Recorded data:
----

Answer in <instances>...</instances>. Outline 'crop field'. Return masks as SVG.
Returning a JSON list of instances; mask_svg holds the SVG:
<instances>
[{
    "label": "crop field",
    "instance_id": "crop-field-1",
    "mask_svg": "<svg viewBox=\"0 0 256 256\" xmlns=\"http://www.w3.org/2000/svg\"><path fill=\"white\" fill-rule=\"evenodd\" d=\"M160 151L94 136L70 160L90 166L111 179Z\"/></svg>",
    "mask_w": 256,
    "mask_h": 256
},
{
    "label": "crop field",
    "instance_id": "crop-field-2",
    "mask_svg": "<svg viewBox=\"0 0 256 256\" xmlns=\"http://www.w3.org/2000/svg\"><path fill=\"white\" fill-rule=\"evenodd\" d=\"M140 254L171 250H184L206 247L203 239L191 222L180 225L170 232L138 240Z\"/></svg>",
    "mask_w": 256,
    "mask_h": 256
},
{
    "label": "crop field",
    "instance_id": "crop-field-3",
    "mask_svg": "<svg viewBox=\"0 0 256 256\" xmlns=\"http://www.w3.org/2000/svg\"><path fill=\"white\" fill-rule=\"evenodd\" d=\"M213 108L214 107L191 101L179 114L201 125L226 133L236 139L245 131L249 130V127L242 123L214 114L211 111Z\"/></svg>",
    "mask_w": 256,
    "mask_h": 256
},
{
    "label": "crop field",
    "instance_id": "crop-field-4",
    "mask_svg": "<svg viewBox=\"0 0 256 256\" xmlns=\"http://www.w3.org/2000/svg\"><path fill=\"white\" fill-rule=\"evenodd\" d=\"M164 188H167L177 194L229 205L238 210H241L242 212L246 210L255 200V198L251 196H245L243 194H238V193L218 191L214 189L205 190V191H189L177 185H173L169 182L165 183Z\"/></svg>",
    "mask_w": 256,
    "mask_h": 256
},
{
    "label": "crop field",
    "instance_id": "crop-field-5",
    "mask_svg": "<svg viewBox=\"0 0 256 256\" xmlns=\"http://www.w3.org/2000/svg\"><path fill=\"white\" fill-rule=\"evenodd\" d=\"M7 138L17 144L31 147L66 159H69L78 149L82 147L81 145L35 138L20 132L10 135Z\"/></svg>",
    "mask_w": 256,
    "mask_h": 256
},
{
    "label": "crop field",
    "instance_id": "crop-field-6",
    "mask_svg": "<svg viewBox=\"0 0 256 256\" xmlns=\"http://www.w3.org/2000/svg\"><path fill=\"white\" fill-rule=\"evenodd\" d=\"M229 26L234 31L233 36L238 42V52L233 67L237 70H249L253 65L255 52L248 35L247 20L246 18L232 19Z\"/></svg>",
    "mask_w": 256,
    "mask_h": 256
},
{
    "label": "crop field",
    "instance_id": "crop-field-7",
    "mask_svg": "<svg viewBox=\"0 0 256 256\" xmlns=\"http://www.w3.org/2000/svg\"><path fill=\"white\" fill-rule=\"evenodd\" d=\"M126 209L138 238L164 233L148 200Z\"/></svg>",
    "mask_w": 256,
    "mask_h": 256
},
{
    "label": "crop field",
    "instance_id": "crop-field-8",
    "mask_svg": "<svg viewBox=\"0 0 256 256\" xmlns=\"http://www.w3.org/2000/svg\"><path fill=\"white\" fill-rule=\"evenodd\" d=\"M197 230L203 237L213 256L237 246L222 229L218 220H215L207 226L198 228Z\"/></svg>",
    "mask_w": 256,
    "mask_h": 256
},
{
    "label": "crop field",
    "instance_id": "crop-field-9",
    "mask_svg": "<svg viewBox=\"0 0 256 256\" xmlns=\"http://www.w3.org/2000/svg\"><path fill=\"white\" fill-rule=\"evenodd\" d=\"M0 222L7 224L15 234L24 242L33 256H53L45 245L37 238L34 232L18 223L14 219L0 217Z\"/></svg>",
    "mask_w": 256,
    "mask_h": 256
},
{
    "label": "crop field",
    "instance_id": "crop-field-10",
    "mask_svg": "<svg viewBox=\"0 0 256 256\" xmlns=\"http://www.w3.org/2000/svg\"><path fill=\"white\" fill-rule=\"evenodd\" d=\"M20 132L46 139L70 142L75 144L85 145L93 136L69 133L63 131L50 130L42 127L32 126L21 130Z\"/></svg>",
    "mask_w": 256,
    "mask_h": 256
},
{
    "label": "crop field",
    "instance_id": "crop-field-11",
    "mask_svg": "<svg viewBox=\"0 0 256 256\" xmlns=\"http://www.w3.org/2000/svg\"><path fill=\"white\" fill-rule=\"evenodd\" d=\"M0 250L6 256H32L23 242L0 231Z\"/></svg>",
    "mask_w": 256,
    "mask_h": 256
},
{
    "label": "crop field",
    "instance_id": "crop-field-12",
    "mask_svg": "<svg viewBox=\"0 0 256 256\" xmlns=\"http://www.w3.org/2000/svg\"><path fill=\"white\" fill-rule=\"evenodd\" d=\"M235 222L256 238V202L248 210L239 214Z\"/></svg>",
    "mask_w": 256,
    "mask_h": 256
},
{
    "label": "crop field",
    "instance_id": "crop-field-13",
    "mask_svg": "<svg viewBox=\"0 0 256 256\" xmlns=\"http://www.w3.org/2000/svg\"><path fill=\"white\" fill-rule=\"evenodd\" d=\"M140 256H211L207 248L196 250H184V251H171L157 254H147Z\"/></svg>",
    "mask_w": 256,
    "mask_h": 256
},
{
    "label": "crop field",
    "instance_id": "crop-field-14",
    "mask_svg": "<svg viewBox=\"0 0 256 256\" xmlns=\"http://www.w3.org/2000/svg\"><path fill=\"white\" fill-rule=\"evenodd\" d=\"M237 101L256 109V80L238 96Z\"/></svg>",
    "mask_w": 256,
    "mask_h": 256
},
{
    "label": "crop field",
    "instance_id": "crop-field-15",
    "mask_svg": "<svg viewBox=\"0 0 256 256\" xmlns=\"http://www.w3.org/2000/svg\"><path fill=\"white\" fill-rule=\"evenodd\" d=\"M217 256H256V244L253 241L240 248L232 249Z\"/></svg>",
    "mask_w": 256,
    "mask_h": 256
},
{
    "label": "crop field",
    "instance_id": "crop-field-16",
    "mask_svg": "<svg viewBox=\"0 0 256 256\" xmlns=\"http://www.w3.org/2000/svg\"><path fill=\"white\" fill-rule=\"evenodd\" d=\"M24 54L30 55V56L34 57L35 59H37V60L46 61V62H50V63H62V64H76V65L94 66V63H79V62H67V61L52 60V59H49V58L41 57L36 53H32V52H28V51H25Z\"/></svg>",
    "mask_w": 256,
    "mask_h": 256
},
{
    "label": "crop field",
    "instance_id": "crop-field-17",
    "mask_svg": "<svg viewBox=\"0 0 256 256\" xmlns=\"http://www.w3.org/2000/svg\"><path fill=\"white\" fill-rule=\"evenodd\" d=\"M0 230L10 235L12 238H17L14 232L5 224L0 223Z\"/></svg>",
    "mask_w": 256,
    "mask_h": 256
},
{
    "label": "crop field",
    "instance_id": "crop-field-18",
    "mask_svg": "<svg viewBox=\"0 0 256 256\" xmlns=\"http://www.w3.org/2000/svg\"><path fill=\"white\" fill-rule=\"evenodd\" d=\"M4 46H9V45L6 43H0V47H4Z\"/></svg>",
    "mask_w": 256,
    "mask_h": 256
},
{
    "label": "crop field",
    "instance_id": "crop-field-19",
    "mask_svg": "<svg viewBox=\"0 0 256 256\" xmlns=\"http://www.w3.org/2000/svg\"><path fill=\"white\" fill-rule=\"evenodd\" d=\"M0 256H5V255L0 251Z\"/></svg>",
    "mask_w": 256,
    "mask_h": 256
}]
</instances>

----

#### [STATED PROBLEM]
Turn every line of the rows above into a numbered list, skipping any blank lines.

#### [TASK OUTPUT]
1. Answer in <instances>...</instances>. Outline 'crop field'. Return masks as SVG.
2. Returning a JSON list of instances; mask_svg holds the SVG:
3. <instances>
4. [{
5.     "label": "crop field",
6.     "instance_id": "crop-field-1",
7.     "mask_svg": "<svg viewBox=\"0 0 256 256\" xmlns=\"http://www.w3.org/2000/svg\"><path fill=\"white\" fill-rule=\"evenodd\" d=\"M160 151L94 136L70 160L90 166L111 179Z\"/></svg>",
8.     "mask_w": 256,
9.     "mask_h": 256
10. },
11. {
12.     "label": "crop field",
13.     "instance_id": "crop-field-2",
14.     "mask_svg": "<svg viewBox=\"0 0 256 256\" xmlns=\"http://www.w3.org/2000/svg\"><path fill=\"white\" fill-rule=\"evenodd\" d=\"M140 254L171 250H184L206 247L203 239L191 222L180 225L170 232L138 240Z\"/></svg>",
15.     "mask_w": 256,
16.     "mask_h": 256
17. },
18. {
19.     "label": "crop field",
20.     "instance_id": "crop-field-3",
21.     "mask_svg": "<svg viewBox=\"0 0 256 256\" xmlns=\"http://www.w3.org/2000/svg\"><path fill=\"white\" fill-rule=\"evenodd\" d=\"M213 108L214 107L191 101L179 114L201 125L226 133L236 139L245 131L249 130V127L242 123L214 114L211 111Z\"/></svg>",
22.     "mask_w": 256,
23.     "mask_h": 256
24. },
25. {
26.     "label": "crop field",
27.     "instance_id": "crop-field-4",
28.     "mask_svg": "<svg viewBox=\"0 0 256 256\" xmlns=\"http://www.w3.org/2000/svg\"><path fill=\"white\" fill-rule=\"evenodd\" d=\"M164 188H167L177 194L229 205L238 210H241L242 212L246 210L255 200V198L251 196H245L243 194H238V193L218 191L214 189L205 190V191H189L177 185H173L169 182L165 183Z\"/></svg>",
29.     "mask_w": 256,
30.     "mask_h": 256
31. },
32. {
33.     "label": "crop field",
34.     "instance_id": "crop-field-5",
35.     "mask_svg": "<svg viewBox=\"0 0 256 256\" xmlns=\"http://www.w3.org/2000/svg\"><path fill=\"white\" fill-rule=\"evenodd\" d=\"M7 138L17 144L31 147L66 159H69L78 149L82 147L81 145L35 138L20 132L10 135Z\"/></svg>",
36.     "mask_w": 256,
37.     "mask_h": 256
38. },
39. {
40.     "label": "crop field",
41.     "instance_id": "crop-field-6",
42.     "mask_svg": "<svg viewBox=\"0 0 256 256\" xmlns=\"http://www.w3.org/2000/svg\"><path fill=\"white\" fill-rule=\"evenodd\" d=\"M229 26L234 31L233 36L238 42V52L233 67L237 70H249L253 65L255 52L248 35L247 20L246 18L232 19Z\"/></svg>",
43.     "mask_w": 256,
44.     "mask_h": 256
45. },
46. {
47.     "label": "crop field",
48.     "instance_id": "crop-field-7",
49.     "mask_svg": "<svg viewBox=\"0 0 256 256\" xmlns=\"http://www.w3.org/2000/svg\"><path fill=\"white\" fill-rule=\"evenodd\" d=\"M126 209L138 238L164 233L148 200Z\"/></svg>",
50.     "mask_w": 256,
51.     "mask_h": 256
52. },
53. {
54.     "label": "crop field",
55.     "instance_id": "crop-field-8",
56.     "mask_svg": "<svg viewBox=\"0 0 256 256\" xmlns=\"http://www.w3.org/2000/svg\"><path fill=\"white\" fill-rule=\"evenodd\" d=\"M197 230L203 237L213 256L237 246L222 229L218 220H215L207 226L198 228Z\"/></svg>",
57.     "mask_w": 256,
58.     "mask_h": 256
59. },
60. {
61.     "label": "crop field",
62.     "instance_id": "crop-field-9",
63.     "mask_svg": "<svg viewBox=\"0 0 256 256\" xmlns=\"http://www.w3.org/2000/svg\"><path fill=\"white\" fill-rule=\"evenodd\" d=\"M0 222L7 224L15 234L24 242L33 256H53L45 245L37 238L34 232L18 223L14 219L0 217Z\"/></svg>",
64.     "mask_w": 256,
65.     "mask_h": 256
66. },
67. {
68.     "label": "crop field",
69.     "instance_id": "crop-field-10",
70.     "mask_svg": "<svg viewBox=\"0 0 256 256\" xmlns=\"http://www.w3.org/2000/svg\"><path fill=\"white\" fill-rule=\"evenodd\" d=\"M20 132L46 139L70 142L75 144L85 145L93 136L69 133L63 131L50 130L42 127L32 126L21 130Z\"/></svg>",
71.     "mask_w": 256,
72.     "mask_h": 256
73. },
74. {
75.     "label": "crop field",
76.     "instance_id": "crop-field-11",
77.     "mask_svg": "<svg viewBox=\"0 0 256 256\" xmlns=\"http://www.w3.org/2000/svg\"><path fill=\"white\" fill-rule=\"evenodd\" d=\"M0 250L6 256H32L23 242L0 231Z\"/></svg>",
78.     "mask_w": 256,
79.     "mask_h": 256
80. },
81. {
82.     "label": "crop field",
83.     "instance_id": "crop-field-12",
84.     "mask_svg": "<svg viewBox=\"0 0 256 256\" xmlns=\"http://www.w3.org/2000/svg\"><path fill=\"white\" fill-rule=\"evenodd\" d=\"M235 222L256 238V202L248 210L239 214Z\"/></svg>",
85.     "mask_w": 256,
86.     "mask_h": 256
87. },
88. {
89.     "label": "crop field",
90.     "instance_id": "crop-field-13",
91.     "mask_svg": "<svg viewBox=\"0 0 256 256\" xmlns=\"http://www.w3.org/2000/svg\"><path fill=\"white\" fill-rule=\"evenodd\" d=\"M140 256H211L207 248L196 250H184V251H171L157 254H147Z\"/></svg>",
92.     "mask_w": 256,
93.     "mask_h": 256
94. },
95. {
96.     "label": "crop field",
97.     "instance_id": "crop-field-14",
98.     "mask_svg": "<svg viewBox=\"0 0 256 256\" xmlns=\"http://www.w3.org/2000/svg\"><path fill=\"white\" fill-rule=\"evenodd\" d=\"M237 101L256 109V80L238 96Z\"/></svg>",
99.     "mask_w": 256,
100.     "mask_h": 256
101. },
102. {
103.     "label": "crop field",
104.     "instance_id": "crop-field-15",
105.     "mask_svg": "<svg viewBox=\"0 0 256 256\" xmlns=\"http://www.w3.org/2000/svg\"><path fill=\"white\" fill-rule=\"evenodd\" d=\"M217 256H256V244L253 241L240 248L232 249Z\"/></svg>",
106.     "mask_w": 256,
107.     "mask_h": 256
108. },
109. {
110.     "label": "crop field",
111.     "instance_id": "crop-field-16",
112.     "mask_svg": "<svg viewBox=\"0 0 256 256\" xmlns=\"http://www.w3.org/2000/svg\"><path fill=\"white\" fill-rule=\"evenodd\" d=\"M24 54L30 55V56L34 57L35 59H37V60L46 61V62H50V63H62V64H76V65L94 66V63H79V62H67V61L52 60V59H49V58L41 57L36 53H32V52H28V51H25Z\"/></svg>",
113.     "mask_w": 256,
114.     "mask_h": 256
115. },
116. {
117.     "label": "crop field",
118.     "instance_id": "crop-field-17",
119.     "mask_svg": "<svg viewBox=\"0 0 256 256\" xmlns=\"http://www.w3.org/2000/svg\"><path fill=\"white\" fill-rule=\"evenodd\" d=\"M0 230L10 235L12 238H17L14 232L5 224L0 223Z\"/></svg>",
120.     "mask_w": 256,
121.     "mask_h": 256
122. },
123. {
124.     "label": "crop field",
125.     "instance_id": "crop-field-18",
126.     "mask_svg": "<svg viewBox=\"0 0 256 256\" xmlns=\"http://www.w3.org/2000/svg\"><path fill=\"white\" fill-rule=\"evenodd\" d=\"M4 46H9V45L6 43H0V47H4Z\"/></svg>",
127.     "mask_w": 256,
128.     "mask_h": 256
129. },
130. {
131.     "label": "crop field",
132.     "instance_id": "crop-field-19",
133.     "mask_svg": "<svg viewBox=\"0 0 256 256\" xmlns=\"http://www.w3.org/2000/svg\"><path fill=\"white\" fill-rule=\"evenodd\" d=\"M0 256H5V255L0 251Z\"/></svg>",
134.     "mask_w": 256,
135.     "mask_h": 256
136. }]
137. </instances>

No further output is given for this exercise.